25D-NBOMe activities
| Target | Affinity (K_{i}, nM) |
| 5-HT_{1A} | 4,510–7,100 (K_{i}) 5,900 (EC_{50}Tooltip half-maximal effective concentration) 55% (E_{max}Tooltip maximal efficacy) |
| 5-HT_{1B} | ND |
| 5-HT_{1D} | 5,354 |
| 5-HT_{1E} | ND |
| 5-HT_{1F} | ND |
| 5-HT_{2A} | 0.22–2.52 (K_{i}) 0.224–90 (EC_{50}) 27–148% (E_{max}) |
| 5-HT_{2B} | 2.05–3.89 (K_{i}) 32.3–100 (EC_{50}) 22–48% (E_{max}) |
| 5-HT_{2C} | 0.69–13 (K_{i}) 1.37–11.5 (EC_{50}) 96–97% (E_{max}) |
| 5-HT_{3} | ND |
| 5-HT_{4} | ND |
| 5-HT_{5A} | ND |
| 5-HT_{6} | 168.9 |
| 5-HT_{7} | 6,744 |
| α_{1A} | 700 |
| α_{1B}, α_{1D} | ND |
| α_{2A} | 370 |
| α_{2B}, α_{2C} | ND |
| β_{1}–β_{3} | ND |
| D_{1} | 8,700 |
| D_{2} | 2,600 |
| D_{3} | 6,400 |
| D_{4}, D_{5} | ND |
| H_{1} | 630 |
| H_{2}–H_{4} | ND |
| M_{1}–M_{5} | ND |
| I_{1} | ND |
| σ_{1}, σ_{2} | ND |
| MOR | ND (K_{i}) >63,000 (EC_{50}) <5–72% (E_{max}) |
| DOR | ND |
| KOR | ND |
| TAAR1Tooltip Trace amine-associated receptor 1 | 13,000 (K_{i}) (mouse) 810 (K_{i}) (rat) 4,000 (EC_{50}) (mouse) 1,500 (EC_{50}) (rat) >30,000 (EC_{50}) (human) 67% (E_{max}) (mouse) 34% (E_{max}) (rat) |
| SERTTooltip Serotonin transporter | 1,400–1,780 (K_{i}) 1,024–3,900 (IC_{50}Tooltip half-maximal inhibitory concentration) IA (EC_{50}) |
| NETTooltip Norepinephrine transporter | 2,200–6,700 (K_{i}) 1,170–4,000 (IC_{50}) IA (EC_{50}) |
| DATTooltip Dopamine transporter | 14,000–34,500 (K_{i}) 106,000 (IC_{50}) IA (EC_{50}) |
Notes: The smaller the value, the more avidly the drug binds to the site. All proteins are human unless otherwise specified. Refs:

25D-NBOMe acts as an agonist of the serotonin 5-HT_{2} receptors.

The drug produces the head-twitch response, a behavioral proxy of psychedelic-like effects, in rodents.

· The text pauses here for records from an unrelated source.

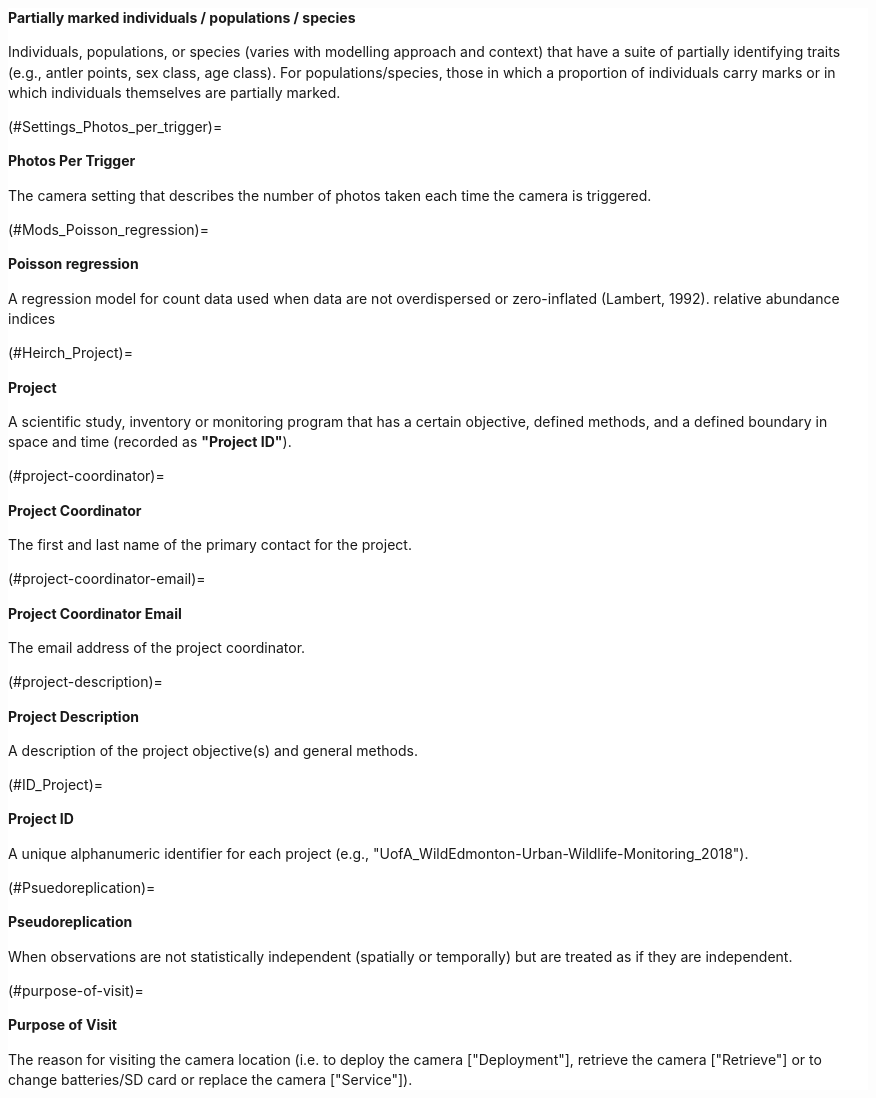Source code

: **Partially marked individuals / populations / species**

Individuals, populations, or species (varies with modelling approach and context) that have a suite of partially identifying traits (e.g., antler points, sex class, age class). For populations/species, those in which a proportion of individuals carry marks or in which individuals themselves are partially marked.

(#Settings_Photos_per_trigger)=

**Photos Per Trigger**

The camera setting that describes the number of photos taken each time the camera is triggered.

(#Mods_Poisson_regression)=

**Poisson regression**

A regression model for count data used when data are not overdispersed or zero-inflated (Lambert, 1992). relative abundance indices

(#Heirch_Project)=

**Project**

A scientific study, inventory or monitoring program that has a certain objective, defined methods, and a defined boundary in space and time (recorded as **"Project ID"**).

(#project-coordinator)=

**Project Coordinator**

The first and last name of the primary contact for the project.

(#project-coordinator-email)=

**Project Coordinator Email**

The email address of the project coordinator.

(#project-description)=

**Project Description**

A description of the project objective(s) and general methods.

(#ID_Project)=

**Project ID**

A unique alphanumeric identifier for each project (e.g., "UofA_WildEdmonton-Urban-Wildlife-Monitoring_2018").

(#Psuedoreplication)=

**Pseudoreplication**

When observations are not statistically independent (spatially or temporally) but are treated as if they are independent.

(#purpose-of-visit)=

**Purpose of Visit**

The reason for visiting the camera location (i.e. to deploy the camera ["Deployment"], retrieve the camera ["Retrieve"] or to change batteries/SD card or replace the camera ["Service"]).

25D-NBOMe has shown reinforcing effects in rodents. This included conditioned place preference (CPP) and self-administration. Relatedly, the drug has been found to increase dopaminergic signaling in the nucleus accumbens.

==History==
25D-NBOMe was first described in the scientific literature by 2012.

==Society and culture==
===Legal status===
====Canada====
25D-NBOMe is a controlled substance in Canada under phenethylamine blanket-ban language.

====China====
As of October 2015 25D-NBOMe is a controlled substance in China.

==== Finland ====
Scheduled in the "government decree on prohibited psychoactive substances in consumer markets".

====Sweden====
Sveriges riksdag added 25D-NBOMe to schedule I ("substances, plant materials and fungi which normally do not have medical use") as narcotics in Sweden as of Aug 1, 2013, published by Medical Products Agency in their regulation LVFS 2013:15 listed as 25D-NBOMe 2-(2,5-dimetoxi-4-metylfenyl)-N-(2-metoxibensyl)etanamin.

====United States====
25D-NBOMe is not an explicitly controlled substance in the United States. However, it could be considered a controlled substance under the Federal Analogue Act if intended for human consumption.